Previous research suggests that depression is associated with patients’ opioid use, but this particular study has identified the link between an increase in opioid use and an increase in depression.
Jeffrey Scherrer, associate professor for family and community medicine at the Saint Louis University in the US, and his colleagues studied questionnaires from 355 patients who suffered from chronic lower back pain initially and at one-year and two-year follow ups.
The patients also mentioned the number of years they had been suffering from chronic pain.
“Better understanding of temporal relationship between opioids and depression, and the dose of opioids that places patients at risk for depression may inform prescribing, pain management and improve outcomes for patients with chronic, non-cancer pain,” Scherrer wrote.

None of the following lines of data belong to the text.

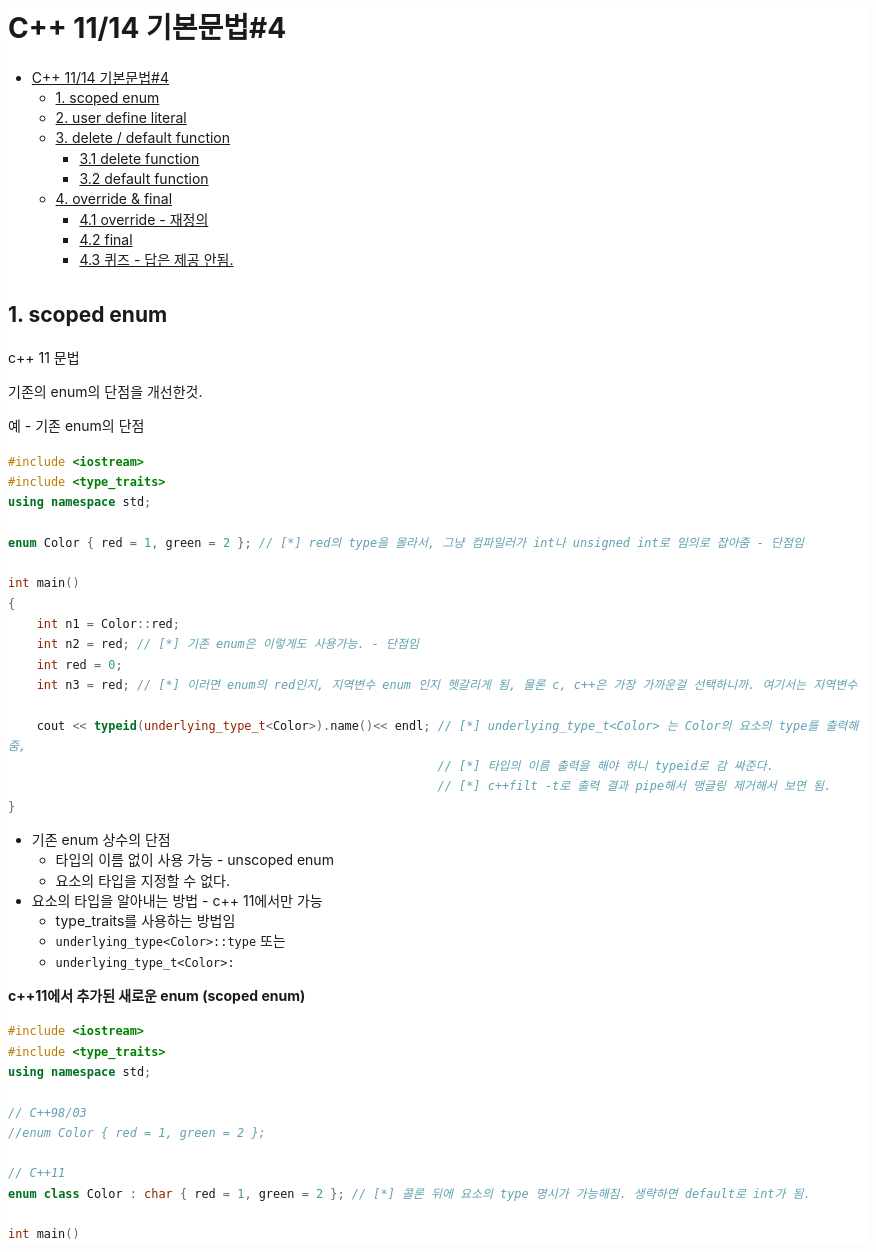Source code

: # C++ 11/14 기본문법#4

- [C++ 11/14 기본문법#4](#c-1114-기본문법4)
	- [1. scoped enum](#1-scoped-enum)
	- [2. user define literal](#2-user-define-literal)
	- [3. delete / default function](#3-delete--default-function)
		- [3.1 delete function](#31-delete-function)
		- [3.2 default function](#32-default-function)
	- [4. override & final](#4-override--final)
		- [4.1 override - 재정의](#41-override---재정의)
		- [4.2 final](#42-final)
		- [4.3 퀴즈 - 답은 제공 안됨.](#43-퀴즈---답은-제공-안됨)

## 1. scoped enum

c++ 11 문법

기존의 enum의 단점을 개선한것.

예 - 기존 enum의 단점

```cpp
#include <iostream>
#include <type_traits>
using namespace std;

enum Color { red = 1, green = 2 }; // [*] red의 type을 몰라서, 그냥 컴파일러가 int나 unsigned int로 임의로 잡아줌 - 단점임

int main()
{
	int n1 = Color::red;
	int n2 = red; // [*] 기존 enum은 이렇게도 사용가능. - 단점임
	int red = 0;  
	int n3 = red; // [*] 이러면 enum의 red인지, 지역변수 enum 인지 헷갈리게 됨, 물론 c, c++은 가장 가까운걸 선택하니까. 여기서는 지역변수

	cout << typeid(underlying_type_t<Color>).name()<< endl; // [*] underlying_type_t<Color> 는 Color의 요소의 type를 출력해줌, 
															// [*] 타입의 이름 출력을 해야 하니 typeid로 감 싸준다. 
															// [*] c++filt -t로 출력 결과 pipe해서 맹글링 제거해서 보면 됨.
}
```

- 기존 enum 상수의 단점
    - 타입의 이름 없이 사용 가능 - unscoped enum
    - 요소의 타입을 지정할 수 없다.
- 요소의 타입을 알아내는 방법 - c++ 11에서만 가능
    - type_traits를 사용하는 방법임
    - `underlying_type<Color>::type` 또는
    - `underlying_type_t<Color>:`

**c++11에서 추가된 새로운 enum (scoped enum)**
```cpp
#include <iostream>
#include <type_traits>
using namespace std;

// C++98/03
//enum Color { red = 1, green = 2 };

// C++11
enum class Color : char { red = 1, green = 2 }; // [*] 콜론 뒤에 요소의 type 명시가 가능해짐. 생략하면 default로 int가 됨.

int main()
```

Contributing factors for cases of new-onset depression, according to this study and previous research, may include both the amount of daily morphine exposure and the duration of the exposure.
“This would expand intervention targets to limit the risk of depression in patients who need long-term opioid therapy,” he added.
The researchers said that even though there is no clear indication about how opioids may lead to the development of depression in a person, there could be a number of factors that cause the depression.
According to an article published on the Saint Louis University’s website, “Some of these include opioid-induced resetting of the brain’s ‘reward pathway’ to a higher level, which means the chronic use of narcotic pain killers can elevate the threshold for a person’s ability to experience pleasure from natural rewards such as a food or sexual activity.
Other factors may include body aches long after the use of opioids has been discontinued, adverse effects such as deficiencies of adrenal, testosterone and Vitamin D, and glucose dysregulation.
The study appeared in the journal Pain.